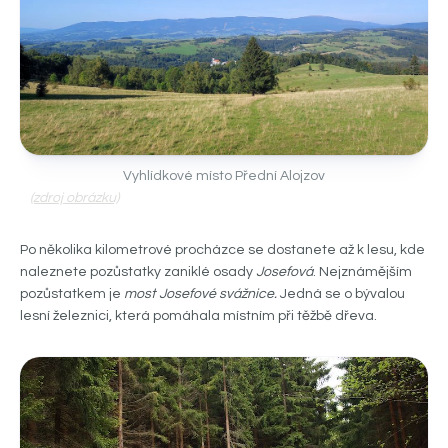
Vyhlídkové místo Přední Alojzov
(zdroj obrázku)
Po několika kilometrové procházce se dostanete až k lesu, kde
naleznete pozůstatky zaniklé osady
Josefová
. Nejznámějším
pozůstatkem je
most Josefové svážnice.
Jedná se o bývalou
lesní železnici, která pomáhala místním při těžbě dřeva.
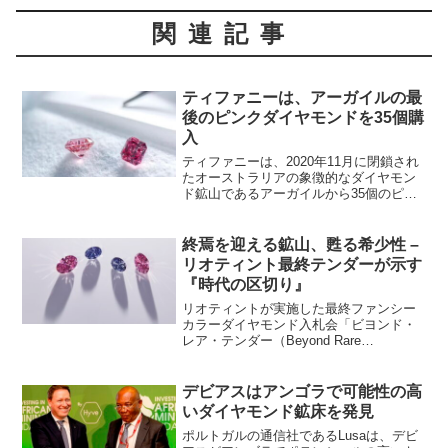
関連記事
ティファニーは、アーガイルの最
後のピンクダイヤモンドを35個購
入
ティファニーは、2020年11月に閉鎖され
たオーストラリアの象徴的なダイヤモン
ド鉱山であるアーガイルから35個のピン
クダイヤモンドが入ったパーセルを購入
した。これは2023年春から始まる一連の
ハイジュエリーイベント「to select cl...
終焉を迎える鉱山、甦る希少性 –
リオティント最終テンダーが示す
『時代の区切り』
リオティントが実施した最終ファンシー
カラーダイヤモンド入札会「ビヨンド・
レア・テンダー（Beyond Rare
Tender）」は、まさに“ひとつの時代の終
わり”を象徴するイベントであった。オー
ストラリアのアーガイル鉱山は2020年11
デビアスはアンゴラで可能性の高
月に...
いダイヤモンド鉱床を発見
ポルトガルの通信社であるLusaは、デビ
━━━━━━━━
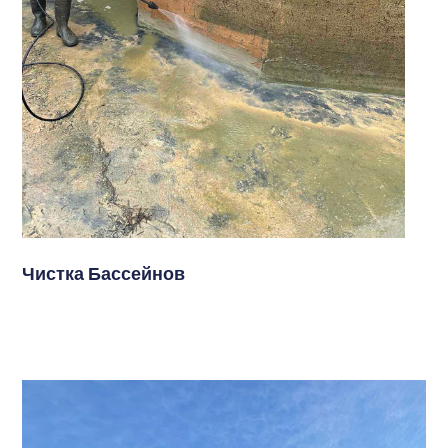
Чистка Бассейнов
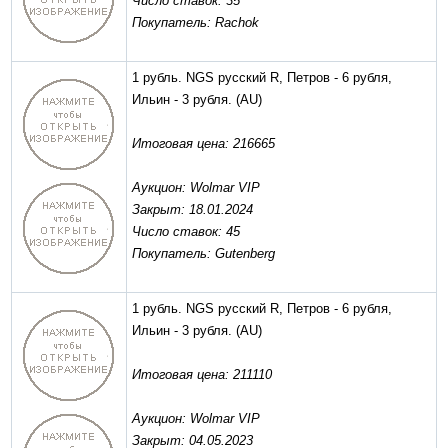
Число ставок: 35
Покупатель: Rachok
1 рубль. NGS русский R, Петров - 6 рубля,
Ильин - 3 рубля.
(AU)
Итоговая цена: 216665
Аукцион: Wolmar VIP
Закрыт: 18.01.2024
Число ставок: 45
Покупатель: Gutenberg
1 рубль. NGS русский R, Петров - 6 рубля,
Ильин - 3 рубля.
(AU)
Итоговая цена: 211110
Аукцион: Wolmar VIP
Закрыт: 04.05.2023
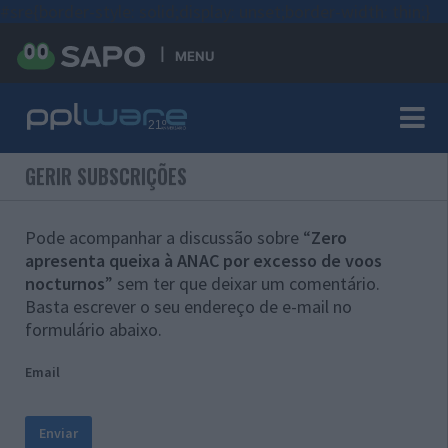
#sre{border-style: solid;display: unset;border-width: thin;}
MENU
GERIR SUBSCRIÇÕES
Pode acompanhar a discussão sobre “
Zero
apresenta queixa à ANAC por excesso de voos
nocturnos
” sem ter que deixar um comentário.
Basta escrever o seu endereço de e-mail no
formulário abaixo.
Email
━━━━━━━━
(WORK REQUEST):
Copy down each line in the entries that has the word "Итоговая".

(TASK ANSWER):
Итоговая цена: 216665
Итоговая цена: 211110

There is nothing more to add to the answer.